Senin, 11 Juli 2011

Tantangan Umat Islam Indonesia dalam Menegakkan Hak Asasi Manusia

0 komentar
Bogor, Senin,11/07/2001, Perhimpunan Pengembangan Pesantren dan Masyarakat (P3M) bekerjasama dengan Lembaga Dakwah Nahdlatul Ulama (LDNU) Kab. Bogor dan TIFA, mengadakan diskusi Islam wa Taqwim al-Dloruriyat al-Khamsah dengan tema “Tantangan Umat Islam Indonesia dalam Menegakkan Hak Asasi Manusia di Pesantren As-Sholihin, Pakansari, Cibinong, Bogor.

Menurut Suraji Sukamzawi, Koordinator Program Islam dan Penegakan HAM P3M, arti penting tema ini hadir karena persoalan HAM di negeri ini begitu kompleksnya. Dan dengan bingkai Islam diharapkan semangat pembebasan manusia dari belenggu, kebodohan, kemiskinan, atau keterbelakangan misalnya, kembali bisa diangkat, karena Islam hadir untuk menjadi rahmat bagi setiap manusia. “Pada prinsipnya Islam jauh-jauh hari sudah mencanangkan pentingnya HAM. Saya kira jauh, sebelum HAM PBB itu dideklarasikan, Islam telah menyatakan bahwa manusia itu bermartabat.

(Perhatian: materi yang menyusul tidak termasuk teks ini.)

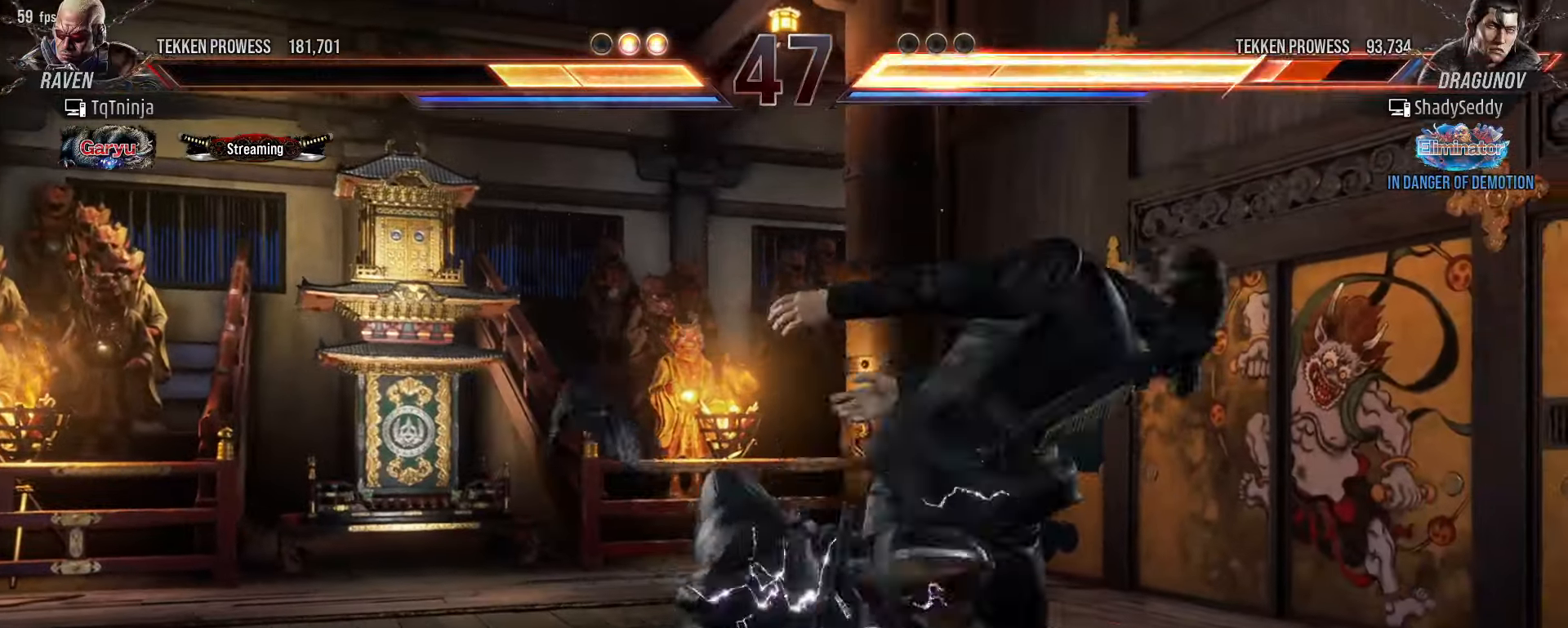
{"buttons": [], "left_stick": "down", "events": []}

Nabi Muhammad mengajarkan pada kita tata nilai hal itu. Di sini ada istilah al-Dloruriyat al-khamsah. Al-dloruriyat itu yang prinsip. Dan al-khomsah itu lima.” Tuturnya.

Hadir dalam diskusi itu beberapa narasumber diantaranya; KH. Masdar F. Mas’udi (Rais Syuriah PBNU), Dr. Anas Saidi (dirktur P3M/Peneliti LIPI), dan, Taufikul Mujib (IHCS, Indonesia Human Rights Committee for Social Justice).

Menegaskan apa yang dikatakan Suraji, Dr. Anas Saidi menjelaskan Al-dloruriyat al-khamsah dalam Islam dikenalkan Imam Ghazali dan Imam Qurtubi. Lima hal yang menunjukkan bagaimana Islam benar-benar menjaga lima hak dasar manusia. Lima hal prinsip yang disebut; hifzh al-din, hifzh al nafs wa al-’irdh, hifzh al-’aql, hifzh al-nasl, dan hifzh al-maal. “Lima hal ini sudah ada jauh dokumen HAM PBB ada, dan perlu diingat Islam pada zaman Nabi memiliki dokumen penting HAM, yakni Piagam Madinah. Piagam yang kata Robert N. Bellah sebagai dokumen HAM termodern yang menjamin hak-hak setiap orang pada zamannya.” Terangnya.
Hal semacam ini perlu ditekankan menurut Dr. Anas Saidi, agar tidak disalahpahami bahwa upaya penegakan HAM, terutama di Indonesia, bukan karena agenda Barat, mengingat istilah yang dupakai, ‘HAM’. “Bahwa Al-dloruriyat khomsah itu ada jauh sebelum HAM Barat lahir, dengan begitu kita tidak mengikuti Barat.” Ungkapnya.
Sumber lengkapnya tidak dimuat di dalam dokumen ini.